City officials have decided to postpone the start of a controversial policy that seeks to interview people seeking homeless shelters in order to determine they are in fact homeless and do not have any other sleeping options available.
The policy, which would have started next Monday, has received immense criticism from City Council members and homeless advocates including the Coalition for the Homeless, who say the "dangerous" and "misguided" new rules would severely limit those in need from receiving emergency shelter.
In an interview with The Times on Thursday, City Council speaker Christine Quinn condemned the proposed policy, insisting it was "harassing" and "mean-spirited."
Quinn declared the postponement a victory, even if temporary:
I am pleased that, as a result of today’s court hearing, the city's dangerous new policy changing the intake procedure for single adults seeking shelter will not go into effect on Monday.
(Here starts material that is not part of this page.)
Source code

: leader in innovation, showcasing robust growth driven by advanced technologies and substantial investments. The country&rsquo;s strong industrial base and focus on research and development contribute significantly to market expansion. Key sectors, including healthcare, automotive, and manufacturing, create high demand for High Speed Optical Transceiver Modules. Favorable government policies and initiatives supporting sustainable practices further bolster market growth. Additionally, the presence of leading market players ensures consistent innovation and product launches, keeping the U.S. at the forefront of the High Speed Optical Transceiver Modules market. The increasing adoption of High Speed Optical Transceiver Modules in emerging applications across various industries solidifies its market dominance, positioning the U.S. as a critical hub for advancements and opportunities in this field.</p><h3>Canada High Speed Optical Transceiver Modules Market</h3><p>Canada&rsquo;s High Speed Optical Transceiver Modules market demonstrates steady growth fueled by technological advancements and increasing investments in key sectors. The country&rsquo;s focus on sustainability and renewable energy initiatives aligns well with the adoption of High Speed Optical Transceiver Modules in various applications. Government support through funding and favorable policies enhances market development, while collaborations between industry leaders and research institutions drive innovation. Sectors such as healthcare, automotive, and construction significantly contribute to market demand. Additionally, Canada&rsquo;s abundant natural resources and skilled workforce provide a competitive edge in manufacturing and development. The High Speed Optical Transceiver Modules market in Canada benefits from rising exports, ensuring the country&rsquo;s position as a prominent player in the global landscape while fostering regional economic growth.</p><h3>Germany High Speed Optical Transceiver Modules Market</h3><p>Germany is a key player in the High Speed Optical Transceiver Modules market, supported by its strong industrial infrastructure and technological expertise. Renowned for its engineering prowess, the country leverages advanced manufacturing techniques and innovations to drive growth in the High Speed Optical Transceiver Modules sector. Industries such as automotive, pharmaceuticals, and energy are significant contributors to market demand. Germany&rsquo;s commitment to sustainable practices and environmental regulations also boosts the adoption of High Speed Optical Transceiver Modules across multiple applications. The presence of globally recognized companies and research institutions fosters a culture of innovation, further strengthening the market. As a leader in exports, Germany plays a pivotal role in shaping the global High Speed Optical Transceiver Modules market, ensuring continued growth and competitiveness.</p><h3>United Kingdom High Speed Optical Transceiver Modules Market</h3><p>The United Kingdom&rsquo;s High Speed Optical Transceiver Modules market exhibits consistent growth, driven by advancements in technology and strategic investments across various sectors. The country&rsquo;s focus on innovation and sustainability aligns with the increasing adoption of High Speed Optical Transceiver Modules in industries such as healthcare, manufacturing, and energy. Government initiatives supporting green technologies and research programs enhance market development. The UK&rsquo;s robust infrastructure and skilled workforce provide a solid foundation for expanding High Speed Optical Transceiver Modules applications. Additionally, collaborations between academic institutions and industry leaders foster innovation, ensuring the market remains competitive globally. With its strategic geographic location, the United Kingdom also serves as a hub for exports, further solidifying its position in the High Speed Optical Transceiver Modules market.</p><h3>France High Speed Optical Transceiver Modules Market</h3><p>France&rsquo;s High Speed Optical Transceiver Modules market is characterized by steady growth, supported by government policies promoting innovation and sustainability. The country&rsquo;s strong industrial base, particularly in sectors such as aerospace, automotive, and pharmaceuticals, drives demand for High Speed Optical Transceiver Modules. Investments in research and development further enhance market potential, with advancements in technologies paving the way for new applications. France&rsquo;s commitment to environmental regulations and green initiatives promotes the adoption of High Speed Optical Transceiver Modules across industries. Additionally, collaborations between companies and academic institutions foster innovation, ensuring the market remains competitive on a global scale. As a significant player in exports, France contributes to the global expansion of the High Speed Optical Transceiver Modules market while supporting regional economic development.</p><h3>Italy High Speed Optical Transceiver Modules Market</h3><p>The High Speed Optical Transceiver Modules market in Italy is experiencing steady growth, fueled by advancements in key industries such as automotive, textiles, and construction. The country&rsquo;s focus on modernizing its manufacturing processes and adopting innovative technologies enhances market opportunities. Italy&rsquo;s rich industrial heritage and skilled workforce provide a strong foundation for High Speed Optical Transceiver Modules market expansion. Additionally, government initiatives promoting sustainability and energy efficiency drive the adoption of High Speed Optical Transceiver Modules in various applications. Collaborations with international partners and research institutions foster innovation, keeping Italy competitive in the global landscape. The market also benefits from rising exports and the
I am encouraged that this matter will be heard by the court, and I continue to call on DHS [Department of Homeless Services] to permanently reverse course and prevent these harmful changes from going into effect.
As recently as last week, the Bloomberg administration said they would be imposing the stricter rules, having received the green light from the state.
However, the State Office of Temporary and Disability Assistance challenged the imposition in a letter that insisted the state had in fact not given approval, but instead only said the policy was "not consistent with state law."
The Coalition and Legal Aid testified the following statement on Wednesday:
The proposed eligibility rules are flawed and dangerous enough on their face, but even more when one considers that the population that would be affected -- homeless single men and women -- is characterized by very high incidence of mental illness and other serious health problems.
Earlier this week, criticism towards the Bloomberg administration worsened after a report revealed the number of people sleeping in city shelters reaching a staggering 41,000, marking it the first time shelters had exceeded the 40,000 mark.
The new rules will be delayed until a December 9th court hearing.